▸ **Exercise details**: Take the records below and print them verbatim up to and including the line that carries "The \fBatst\fP program".

▸ **Data supplied**:
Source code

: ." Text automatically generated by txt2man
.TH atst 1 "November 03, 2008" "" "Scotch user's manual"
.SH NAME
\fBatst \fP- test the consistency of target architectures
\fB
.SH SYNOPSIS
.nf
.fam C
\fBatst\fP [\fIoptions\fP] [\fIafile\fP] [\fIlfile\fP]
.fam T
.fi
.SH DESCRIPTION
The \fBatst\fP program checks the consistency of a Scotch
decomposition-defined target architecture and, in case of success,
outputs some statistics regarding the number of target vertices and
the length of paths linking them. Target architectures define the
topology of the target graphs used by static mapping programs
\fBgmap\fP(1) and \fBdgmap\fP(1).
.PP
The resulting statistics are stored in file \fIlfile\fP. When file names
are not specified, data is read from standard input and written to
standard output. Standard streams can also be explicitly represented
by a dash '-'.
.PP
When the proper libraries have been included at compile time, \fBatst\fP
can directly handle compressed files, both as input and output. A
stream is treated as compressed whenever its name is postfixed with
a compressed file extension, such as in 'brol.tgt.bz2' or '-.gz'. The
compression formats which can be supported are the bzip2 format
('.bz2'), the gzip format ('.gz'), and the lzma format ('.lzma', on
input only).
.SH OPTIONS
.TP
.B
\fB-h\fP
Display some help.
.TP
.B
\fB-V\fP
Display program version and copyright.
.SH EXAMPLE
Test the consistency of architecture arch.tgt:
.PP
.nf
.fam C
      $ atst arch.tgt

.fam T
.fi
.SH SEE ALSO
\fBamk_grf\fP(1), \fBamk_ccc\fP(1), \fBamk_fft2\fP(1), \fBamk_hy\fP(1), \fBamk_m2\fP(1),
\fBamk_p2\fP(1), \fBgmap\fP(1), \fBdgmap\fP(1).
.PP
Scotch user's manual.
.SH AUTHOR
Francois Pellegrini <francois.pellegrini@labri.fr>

▸ **Completed task**:
Source code

: ." Text automatically generated by txt2man
.TH atst 1 "November 03, 2008" "" "Scotch user's manual"
.SH NAME
\fBatst \fP- test the consistency of target architectures
\fB
.SH SYNOPSIS
.nf
.fam C
\fBatst\fP [\fIoptions\fP] [\fIafile\fP] [\fIlfile\fP]
.fam T
.fi
.SH DESCRIPTION
The \fBatst\fP program checks the consistency of a Scotch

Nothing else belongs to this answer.